> but instead a single-threaded shared_ptr-like class that has no atomics (to av...

izabera · 2025-09-28T20:44:23 1759092263

atomics aren't free even without contention. the slogan of the language is "you don't pay for what you don't use", and it's really not great that there's no non atomic refcount in the standard. the fact that it is default atomic has also lead people to assume guarantees that it doesn't provide, which was trivially predictable when the standard first introduced it.

loeg · 2025-09-28T22:14:41 1759097681

OP specifically mentioned contention, though -- not marginally higher cost of atomic inc/dec vs plain inc/dec.

> For our use case, we in fact do not use std::shared_ptr in our implementation, but instead a single-threaded shared_ptr-like class that has no atomics (to avoid cross-core contention).

A single-threaded program will not have cross-core contention whether it uses std::atomic<> refcounts or plain integer refcounts, period. You're right that non-atomic refcounts can be anywhere from somewhat cheaper to a lot cheaper than atomic refcounts, depending on that platform. But that is orthogonal to cross-core contention.

SkiFire13 · 2025-09-29T05:10:32 1759122632

> not marginally higher cost of atomic inc/dec vs plain inc/dec.

Note that the difference is not so marginal, and the difference is not just in hardware instructions as the non-atomic operations generally allow for more optimizations by the compiler.

loeg · 2025-09-29T06:18:40 1759126720

The actual intrinsic is like 8-9 cycles on Zen4 or Ice Lake (vs 1 for plain add). It's something if you're banging on it in a hot loop, but otherwise not a ton. (If refcounting is hot in your design, your design is bad.)

It's comparable to like, two integer multiplies, or a single integer division. Yes, there is some effect on program order.

vlovich123 · 2025-09-29T04:50:45 1759121445

Can’t you have cross core contention just purely because of other processes doing atomics that happen to have a cache line address collision in the lock broadcast?

eMSF · 2025-09-28T21:31:31 1759095091

Related to this, GNU's libstdc++ shared_ptr implementation actually opts not to use atomic arithmetic when it infers that the program is not using threads.

menaerus · 2025-09-29T05:54:19 1759125259

I never heard of this and went to check in the source and it really does exist: https://codebrowser.dev/llvm/include/c++/11/ext/concurrence....

aw1621107 · 2025-09-29T16:51:43 1759164703

The code you linked is a compile-time configuration option, which doesn't quite match "infer" IMO. I think GP is thinking of the way that libstdc++ basically relies on the linker to tell it whether libpthread is linked in and skips atomic operations if it isn't [0].

(Recorded information):
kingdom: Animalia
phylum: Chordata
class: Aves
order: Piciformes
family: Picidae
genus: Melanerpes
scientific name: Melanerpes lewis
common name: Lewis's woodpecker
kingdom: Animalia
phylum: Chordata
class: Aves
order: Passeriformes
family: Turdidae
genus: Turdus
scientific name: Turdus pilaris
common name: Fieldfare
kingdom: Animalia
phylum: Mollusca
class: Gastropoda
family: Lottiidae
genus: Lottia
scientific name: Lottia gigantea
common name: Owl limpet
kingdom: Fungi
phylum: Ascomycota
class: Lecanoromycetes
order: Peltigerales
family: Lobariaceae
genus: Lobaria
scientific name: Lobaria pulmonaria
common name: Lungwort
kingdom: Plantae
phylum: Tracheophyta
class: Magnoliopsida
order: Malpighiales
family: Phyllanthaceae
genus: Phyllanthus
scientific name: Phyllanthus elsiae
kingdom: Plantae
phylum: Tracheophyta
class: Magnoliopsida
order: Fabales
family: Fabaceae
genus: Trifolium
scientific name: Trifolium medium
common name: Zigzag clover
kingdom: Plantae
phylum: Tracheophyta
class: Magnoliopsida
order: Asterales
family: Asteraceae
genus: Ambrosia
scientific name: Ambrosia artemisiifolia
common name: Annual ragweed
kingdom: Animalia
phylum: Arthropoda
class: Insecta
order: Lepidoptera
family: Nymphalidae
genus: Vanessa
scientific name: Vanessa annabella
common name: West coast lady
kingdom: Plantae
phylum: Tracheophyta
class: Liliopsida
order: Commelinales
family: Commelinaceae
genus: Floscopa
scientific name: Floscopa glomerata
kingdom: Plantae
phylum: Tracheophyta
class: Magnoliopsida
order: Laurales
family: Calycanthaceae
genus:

(Work to do):
Copy the forum thread about atomic refcounts word for word, between "menaerus · 2025-09-29T05:54:19" and "it isn't [0].", inclusive.

(Written solution):
menaerus · 2025-09-29T05:54:19 1759125259

I never heard of this and went to check in the source and it really does exist: https://codebrowser.dev/llvm/include/c++/11/ext/concurrence....

aw1621107 · 2025-09-29T16:51:43 1759164703

The code you linked is a compile-time configuration option, which doesn't quite match "infer" IMO. I think GP is thinking of the way that libstdc++ basically relies on the linker to tell it whether libpthread is linked in and skips atomic operations if it isn't [0].